Euclidean Balls \(B(x_c, r)\) are sets of the form \(\{x \mid \lVert x-x_0 \rVert_{2} \leq r \}\). Here \(x_c\) is the center of the ball and \(x, x_c \in R^n\) and \(r \in R\) and \(r \gt 0\). They can also be represented as \(B(x_c, r) = \{ x_c + ru \mid \lVert u \rVert _2 \leq 1 \}\). Here \(x_c \in R^n\) is the center of the ball, \(r \in R\) is the radius of the ball and \(u \in R^n\) is a vector of unit length such that \(ru\) will give us the vector of length \(r\).
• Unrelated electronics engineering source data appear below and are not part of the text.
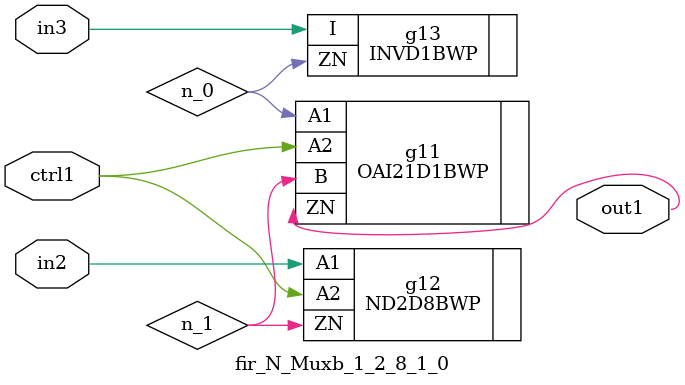
<source format=v>
`timescale 1ps / 1ps


module fir_N_Muxb_1_2_8_1_0(in3, in2, ctrl1, out1);
  input in3, in2, ctrl1;
  output out1;
  wire in3, in2, ctrl1;
  wire out1;
  wire n_0, n_1;
  OAI21D1BWP g11(.A1 (n_0), .A2 (ctrl1), .B (n_1), .ZN (out1));
  ND2D8BWP g12(.A1 (in2), .A2 (ctrl1), .ZN (n_1));
  INVD1BWP g13(.I (in3), .ZN (n_0));
endmodule



</source>
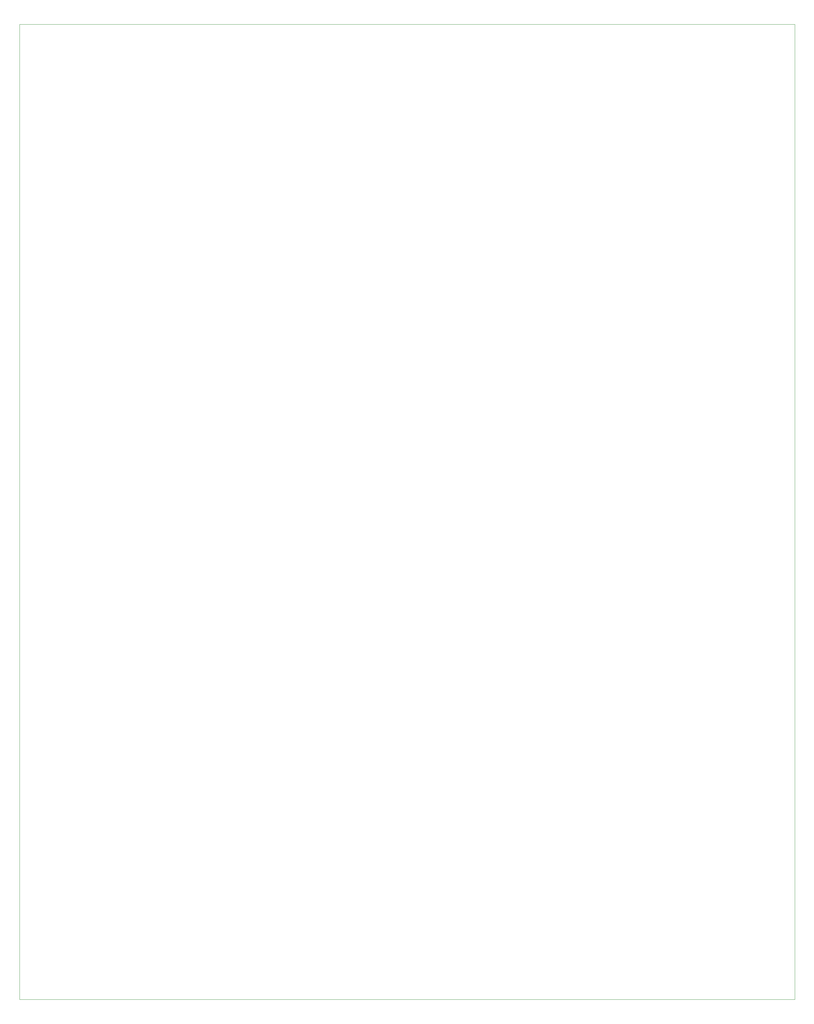
<source format=gbr>
G04 #@! TF.GenerationSoftware,KiCad,Pcbnew,(5.1.5)-3*
G04 #@! TF.CreationDate,2020-07-24T16:39:48-04:00*
G04 #@! TF.ProjectId,main_board,6d61696e-5f62-46f6-9172-642e6b696361,rev?*
G04 #@! TF.SameCoordinates,Original*
G04 #@! TF.FileFunction,Profile,NP*
%FSLAX46Y46*%
G04 Gerber Fmt 4.6, Leading zero omitted, Abs format (unit mm)*
G04 Created by KiCad (PCBNEW (5.1.5)-3) date 2020-07-24 16:39:48*
%MOMM*%
%LPD*%
G04 APERTURE LIST*
%ADD10C,0.050000*%
G04 APERTURE END LIST*
D10*
X27940000Y-27880000D02*
X27940000Y-289780000D01*
X236220000Y-289780000D02*
X236220000Y-27880000D01*
X27940000Y-27880000D02*
X236220000Y-27880000D01*
X27940000Y-289780000D02*
X236220000Y-289780000D01*
M02*

</source>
Euclidean balls are convex sets.
Proof that euclidean balls are convex:
Let \(x_1\) and \(x_2\) belong to the set \(B(x_c, r)\). Let \(x_3\) be a point such that \(x_3 = \theta x_1 + (1-\theta) x_2\). \(B(x_c, r)\) will be convex if \(x_3\) also belongs to \(B(x_c, r)\), i.e \(\lVert x_3 - x_c \rVert _2 \leq r\).
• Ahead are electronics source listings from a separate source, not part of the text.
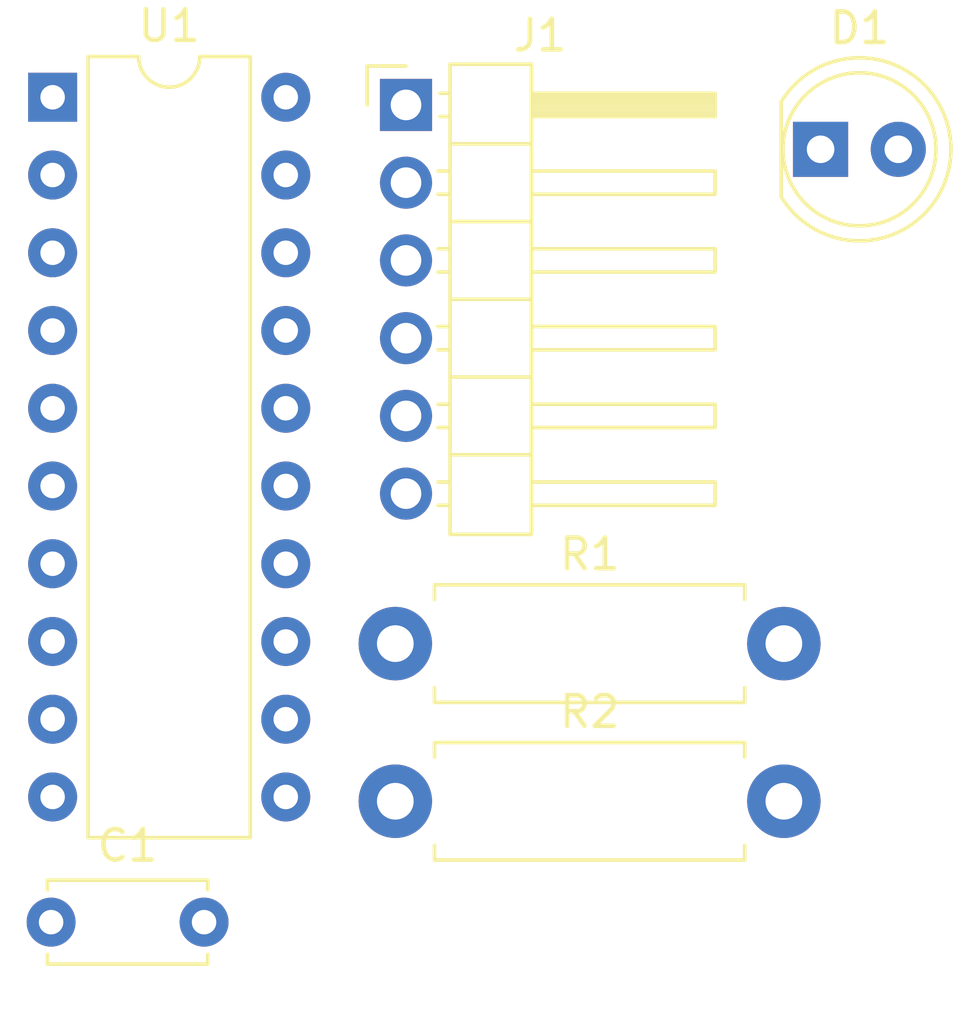
<source format=kicad_pcb>
(kicad_pcb
	(version 20240108)
	(generator "pcbnew")
	(generator_version "8.0")
	(general
		(thickness 1.6)
		(legacy_teardrops no)
	)
	(paper "A4")
	(layers
		(0 "F.Cu" signal)
		(31 "B.Cu" signal)
		(32 "B.Adhes" user "B.Adhesive")
		(33 "F.Adhes" user "F.Adhesive")
		(34 "B.Paste" user)
		(35 "F.Paste" user)
		(36 "B.SilkS" user "B.Silkscreen")
		(37 "F.SilkS" user "F.Silkscreen")
		(38 "B.Mask" user)
		(39 "F.Mask" user)
		(40 "Dwgs.User" user "User.Drawings")
		(41 "Cmts.User" user "User.Comments")
		(42 "Eco1.User" user "User.Eco1")
		(43 "Eco2.User" user "User.Eco2")
		(44 "Edge.Cuts" user)
		(45 "Margin" user)
		(46 "B.CrtYd" user "B.Courtyard")
		(47 "F.CrtYd" user "F.Courtyard")
		(48 "B.Fab" user)
		(49 "F.Fab" user)
		(50 "User.1" user)
		(51 "User.2" user)
		(52 "User.3" user)
		(53 "User.4" user)
		(54 "User.5" user)
		(55 "User.6" user)
		(56 "User.7" user)
		(57 "User.8" user)
		(58 "User.9" user)
	)
	(setup
		(pad_to_mask_clearance 0)
		(allow_soldermask_bridges_in_footprints no)
		(pcbplotparams
			(layerselection 0x00010fc_ffffffff)
			(plot_on_all_layers_selection 0x0000000_00000000)
			(disableapertmacros no)
			(usegerberextensions no)
			(usegerberattributes yes)
			(usegerberadvancedattributes yes)
			(creategerberjobfile yes)
			(dashed_line_dash_ratio 12.000000)
			(dashed_line_gap_ratio 3.000000)
			(svgprecision 4)
			(plotframeref no)
			(viasonmask no)
			(mode 1)
			(useauxorigin no)
			(hpglpennumber 1)
			(hpglpenspeed 20)
			(hpglpendiameter 15.000000)
			(pdf_front_fp_property_popups yes)
			(pdf_back_fp_property_popups yes)
			(dxfpolygonmode yes)
			(dxfimperialunits yes)
			(dxfusepcbnewfont yes)
			(psnegative no)
			(psa4output no)
			(plotreference yes)
			(plotvalue yes)
			(plotfptext yes)
			(plotinvisibletext no)
			(sketchpadsonfab no)
			(subtractmaskfromsilk no)
			(outputformat 1)
			(mirror no)
			(drillshape 1)
			(scaleselection 1)
			(outputdirectory "")
		)
	)
	(net 0 "")
	(net 1 "VCC")
	(net 2 "GND")
	(net 3 "Net-(D1-A)")
	(net 4 "unconnected-(J1-Pin_6-Pad6)")
	(net 5 "MCLR")
	(net 6 "PGC5")
	(net 7 "PGD4")
	(net 8 "Net-(U1-RC0{slash}AN4{slash}C2IN+)")
	(net 9 "unconnected-(U1-RX{slash}DT{slash}AN11{slash}RB5-Pad12)")
	(net 10 "unconnected-(U1-RC4{slash}C2OUT{slash}P1B-Pad6)")
	(net 11 "unconnected-(U1-SDI{slash}SDA{slash}AN10{slash}RB4-Pad13)")
	(net 12 "unconnected-(U1-RC6{slash}AN8{slash}~{SS}-Pad8)")
	(net 13 "unconnected-(U1-RC3{slash}AN7{slash}C12IN3-{slash}P1C-Pad7)")
	(net 14 "unconnected-(U1-SCK{slash}SCL{slash}RB6-Pad11)")
	(net 15 "unconnected-(U1-~{T1G}{slash}OSC2{slash}CLKOUT{slash}AN3{slash}RA4-Pad3)")
	(net 16 "unconnected-(U1-RC1{slash}AN5{slash}C12IN1--Pad15)")
	(net 17 "unconnected-(U1-RC5{slash}CCP1{slash}P1A-Pad5)")
	(net 18 "unconnected-(U1-TX{slash}CK{slash}RB7-Pad10)")
	(net 19 "unconnected-(U1-T1CKI{slash}OSC1{slash}CLKIN{slash}RA5-Pad2)")
	(net 20 "unconnected-(U1-RC7{slash}AN9{slash}SDO-Pad9)")
	(net 21 "unconnected-(U1-C1OUT{slash}T0CKI{slash}INT{slash}AN2{slash}RA2-Pad17)")
	(net 22 "unconnected-(U1-RC2{slash}AN6{slash}C12IN2-{slash}P1D-Pad14)")
	(footprint "Resistor_THT:R_Axial_DIN0411_L9.9mm_D3.6mm_P12.70mm_Horizontal" (layer "F.Cu") (at 138.8 91.85))
	(footprint "Resistor_THT:R_Axial_DIN0411_L9.9mm_D3.6mm_P12.70mm_Horizontal" (layer "F.Cu") (at 138.8 97))
	(footprint "LED_THT:LED_D5.0mm" (layer "F.Cu") (at 152.7 75.7))
	(footprint "Connector_PinHeader_2.54mm:PinHeader_1x06_P2.54mm_Horizontal" (layer "F.Cu") (at 139.15 74.25))
	(footprint "Capacitor_THT:C_Disc_D5.0mm_W2.5mm_P5.00mm" (layer "F.Cu") (at 127.55 100.95))
	(footprint "Package_DIP:DIP-20_W7.62mm" (layer "F.Cu") (at 127.6 74))
)
</source>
\[\begin{align*} \lVert x_3 - x_c \rVert _2 &= \lVert \theta x_1 + (1-\theta) x_2 - x_c \rVert _2 \\ &\leq \theta \lVert x_1 - x_c \rVert _2 + (1-\theta) \lVert x_2 - x_c \rVert _2 \\ &\leq \theta r + r - \theta r \\ &\leq r \end{align*}\]Since \(x_3 \leq r\) we can conclude that it also lies in the euclidean ball. Thus we can say that the [Convex Combination] of any points in the euclidean ball will also lie in the euclidean ball. Therefore we can say that the euclidean ball is a [Convex Set] .